Le président de la région Sicile n’a pas fait de détail, en licenciant dès son arrivée l’ensemble du service de presse garni de 21... rédacteurs en chef. Une décision motivée par des considérations avant tout financières.
Un vent de changement souffle sur l’Italie tout entière. Les 7 millions de voix récoltées par l’humoriste Beppe Grillo lors des élections générales de février démontrent que rien ne sera plus jamais comme avant. Cet air avait commencé à souffler fortement de Sicile au mois d’octobre, poussant à la présidence de la région le leader de l’antimafia Rosario Crocetta, soutenu par le score imposant des “grillistes”.
Tous rédacteurs en chef
Grillo tient un discours populiste de gauche qui touche au cœur les classes les plus défavorisées, sensibles aux invectives du tribun contre les emplois publics de complaisance, le clientélisme, le favoritisme et la mafia. Il était donc logique que le premier geste, symbolique, de Rosario Crocetta concerne le licenciement massif du bureau de presse de la région, nanti de 21 journalistes dotés d’un imposant privilège : ils étaient tous employés au grade de rédacteur en chef, avec un salaire minimum de 4 000 euros nets. Cette situation est inimaginable en France, où il est exclu que l’on puisse conserver un statut de journaliste en intégrant un emploi de communicant dans une collectivité qui, par essence, n’est pas une entreprise de presse.

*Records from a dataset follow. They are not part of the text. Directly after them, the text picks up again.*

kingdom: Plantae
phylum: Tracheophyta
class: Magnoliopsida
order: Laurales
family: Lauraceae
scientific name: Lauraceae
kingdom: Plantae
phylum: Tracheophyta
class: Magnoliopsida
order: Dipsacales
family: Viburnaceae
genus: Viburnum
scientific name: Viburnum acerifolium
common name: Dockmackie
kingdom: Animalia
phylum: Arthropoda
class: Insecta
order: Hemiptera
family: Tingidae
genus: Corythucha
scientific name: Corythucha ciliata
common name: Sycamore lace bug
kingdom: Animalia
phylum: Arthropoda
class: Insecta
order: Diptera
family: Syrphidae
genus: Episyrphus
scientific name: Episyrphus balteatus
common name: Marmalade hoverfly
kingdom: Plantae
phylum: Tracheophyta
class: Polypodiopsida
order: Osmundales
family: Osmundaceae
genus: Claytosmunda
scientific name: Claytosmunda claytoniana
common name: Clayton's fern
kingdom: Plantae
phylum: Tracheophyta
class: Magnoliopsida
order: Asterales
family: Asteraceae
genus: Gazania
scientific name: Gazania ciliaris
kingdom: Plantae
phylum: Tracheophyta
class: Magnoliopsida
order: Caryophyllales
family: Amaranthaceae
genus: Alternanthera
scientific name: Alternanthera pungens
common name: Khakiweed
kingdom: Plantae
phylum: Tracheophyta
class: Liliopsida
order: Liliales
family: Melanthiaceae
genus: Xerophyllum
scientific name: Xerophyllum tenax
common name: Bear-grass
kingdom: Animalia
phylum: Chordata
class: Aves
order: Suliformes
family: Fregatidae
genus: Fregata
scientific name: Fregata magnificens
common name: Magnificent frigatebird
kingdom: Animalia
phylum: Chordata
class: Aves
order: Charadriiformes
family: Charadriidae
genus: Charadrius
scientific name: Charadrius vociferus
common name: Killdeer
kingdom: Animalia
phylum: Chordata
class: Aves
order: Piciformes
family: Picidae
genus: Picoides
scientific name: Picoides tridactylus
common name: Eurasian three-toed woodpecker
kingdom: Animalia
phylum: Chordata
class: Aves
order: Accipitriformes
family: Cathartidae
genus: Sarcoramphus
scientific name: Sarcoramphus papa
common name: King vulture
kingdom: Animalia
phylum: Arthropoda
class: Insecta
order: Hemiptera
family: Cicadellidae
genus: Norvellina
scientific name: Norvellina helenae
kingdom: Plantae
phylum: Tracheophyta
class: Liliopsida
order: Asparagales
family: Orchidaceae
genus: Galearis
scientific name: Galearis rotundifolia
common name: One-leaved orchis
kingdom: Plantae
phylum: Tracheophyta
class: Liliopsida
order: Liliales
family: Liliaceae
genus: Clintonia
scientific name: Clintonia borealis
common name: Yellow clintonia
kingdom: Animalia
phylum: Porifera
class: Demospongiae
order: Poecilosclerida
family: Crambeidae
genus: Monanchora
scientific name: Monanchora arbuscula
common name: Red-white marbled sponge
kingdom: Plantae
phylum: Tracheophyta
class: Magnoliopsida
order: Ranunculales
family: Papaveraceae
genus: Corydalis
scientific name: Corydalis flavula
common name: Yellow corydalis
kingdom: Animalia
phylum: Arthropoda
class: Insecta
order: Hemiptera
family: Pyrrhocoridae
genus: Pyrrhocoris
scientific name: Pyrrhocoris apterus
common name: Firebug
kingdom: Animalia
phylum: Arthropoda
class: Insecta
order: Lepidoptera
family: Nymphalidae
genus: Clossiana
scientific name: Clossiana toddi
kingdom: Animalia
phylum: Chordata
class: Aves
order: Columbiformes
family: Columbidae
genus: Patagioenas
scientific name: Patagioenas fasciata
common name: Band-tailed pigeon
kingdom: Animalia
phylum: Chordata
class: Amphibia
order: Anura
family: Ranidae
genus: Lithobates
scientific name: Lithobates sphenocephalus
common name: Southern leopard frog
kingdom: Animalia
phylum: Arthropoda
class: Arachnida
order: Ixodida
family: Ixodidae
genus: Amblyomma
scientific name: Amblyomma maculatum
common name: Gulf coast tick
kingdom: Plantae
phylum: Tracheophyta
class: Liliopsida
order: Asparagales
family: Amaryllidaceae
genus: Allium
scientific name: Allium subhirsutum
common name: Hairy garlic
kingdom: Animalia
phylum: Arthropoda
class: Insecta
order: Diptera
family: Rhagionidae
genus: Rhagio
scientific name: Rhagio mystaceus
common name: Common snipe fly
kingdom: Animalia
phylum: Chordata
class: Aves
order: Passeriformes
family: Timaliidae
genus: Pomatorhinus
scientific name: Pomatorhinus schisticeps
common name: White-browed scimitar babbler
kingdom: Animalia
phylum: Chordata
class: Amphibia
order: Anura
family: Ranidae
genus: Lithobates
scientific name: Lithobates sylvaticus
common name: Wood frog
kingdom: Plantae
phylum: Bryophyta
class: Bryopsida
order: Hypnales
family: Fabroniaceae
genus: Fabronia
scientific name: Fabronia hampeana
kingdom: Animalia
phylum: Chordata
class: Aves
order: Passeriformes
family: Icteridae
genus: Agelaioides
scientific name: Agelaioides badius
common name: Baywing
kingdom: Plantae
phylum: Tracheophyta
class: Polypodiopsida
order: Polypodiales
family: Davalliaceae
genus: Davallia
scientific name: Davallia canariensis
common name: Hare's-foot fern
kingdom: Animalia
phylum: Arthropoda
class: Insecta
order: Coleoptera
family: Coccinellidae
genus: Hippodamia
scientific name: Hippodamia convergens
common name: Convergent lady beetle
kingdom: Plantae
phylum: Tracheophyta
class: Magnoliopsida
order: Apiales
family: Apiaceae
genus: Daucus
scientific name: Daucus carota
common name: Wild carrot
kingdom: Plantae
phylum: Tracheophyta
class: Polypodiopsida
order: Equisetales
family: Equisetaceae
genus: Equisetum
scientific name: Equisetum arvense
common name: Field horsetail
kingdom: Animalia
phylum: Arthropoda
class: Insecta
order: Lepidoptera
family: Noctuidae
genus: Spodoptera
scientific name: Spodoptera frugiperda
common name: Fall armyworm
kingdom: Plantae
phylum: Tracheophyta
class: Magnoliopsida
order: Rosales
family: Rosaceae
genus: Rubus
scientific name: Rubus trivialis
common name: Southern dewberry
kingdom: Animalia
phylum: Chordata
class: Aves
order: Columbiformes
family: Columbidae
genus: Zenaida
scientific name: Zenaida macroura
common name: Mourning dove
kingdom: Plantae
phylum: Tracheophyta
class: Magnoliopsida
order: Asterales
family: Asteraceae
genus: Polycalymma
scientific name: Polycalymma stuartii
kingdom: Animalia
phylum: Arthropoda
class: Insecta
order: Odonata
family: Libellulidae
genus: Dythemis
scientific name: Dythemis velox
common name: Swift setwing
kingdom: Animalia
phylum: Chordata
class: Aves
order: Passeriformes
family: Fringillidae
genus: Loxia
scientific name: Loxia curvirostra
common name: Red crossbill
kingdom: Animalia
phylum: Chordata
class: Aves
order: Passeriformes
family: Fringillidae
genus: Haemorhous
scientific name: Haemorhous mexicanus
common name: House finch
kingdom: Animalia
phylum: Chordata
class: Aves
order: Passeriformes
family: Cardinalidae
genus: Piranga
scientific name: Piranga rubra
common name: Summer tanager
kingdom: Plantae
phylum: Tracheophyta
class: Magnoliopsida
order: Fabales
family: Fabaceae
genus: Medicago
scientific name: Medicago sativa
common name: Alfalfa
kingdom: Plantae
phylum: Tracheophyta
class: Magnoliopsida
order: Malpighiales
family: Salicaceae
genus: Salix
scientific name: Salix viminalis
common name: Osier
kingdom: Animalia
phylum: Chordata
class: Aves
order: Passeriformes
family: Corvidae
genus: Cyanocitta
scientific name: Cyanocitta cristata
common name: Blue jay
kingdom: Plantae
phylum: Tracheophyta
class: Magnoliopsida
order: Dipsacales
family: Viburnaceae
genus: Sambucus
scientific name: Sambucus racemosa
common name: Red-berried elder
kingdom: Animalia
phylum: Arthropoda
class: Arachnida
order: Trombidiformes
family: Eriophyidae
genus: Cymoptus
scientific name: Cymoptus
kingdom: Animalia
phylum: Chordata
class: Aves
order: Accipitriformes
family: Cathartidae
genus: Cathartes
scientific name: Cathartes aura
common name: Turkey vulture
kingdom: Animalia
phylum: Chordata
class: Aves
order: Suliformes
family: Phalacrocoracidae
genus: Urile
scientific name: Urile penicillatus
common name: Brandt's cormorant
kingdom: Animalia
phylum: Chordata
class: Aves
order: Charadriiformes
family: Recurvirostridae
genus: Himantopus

Le governatore justifie sa fermeté face à la spécificité sicilienne : “C’est une décision avant tout financière, car ils sont bien trop nombreux. J’ai voulu entamer une discussion avec eux et envisager des réductions de salaire, mais ils n’ont rien voulu savoir. Ils se sont tournés vers le syndicat des journalistes pour les défendre. Mais je suis dans mon bon droit, rien ne m’oblige à respecter des contrats de travail qui ne sont pas prévus par la loi. Le statut des journalistes n’est pas applicable légalement.” Le tribunal du travail de Palerme semble lui donner raison, qui a repoussé récemment le recours pour “comportement antisyndical” déposé par la puissante Association sicilienne de la presse, une émanation du FNSI (équivalent de notre SNJ).
“On a peur de toucher à leurs privilèges”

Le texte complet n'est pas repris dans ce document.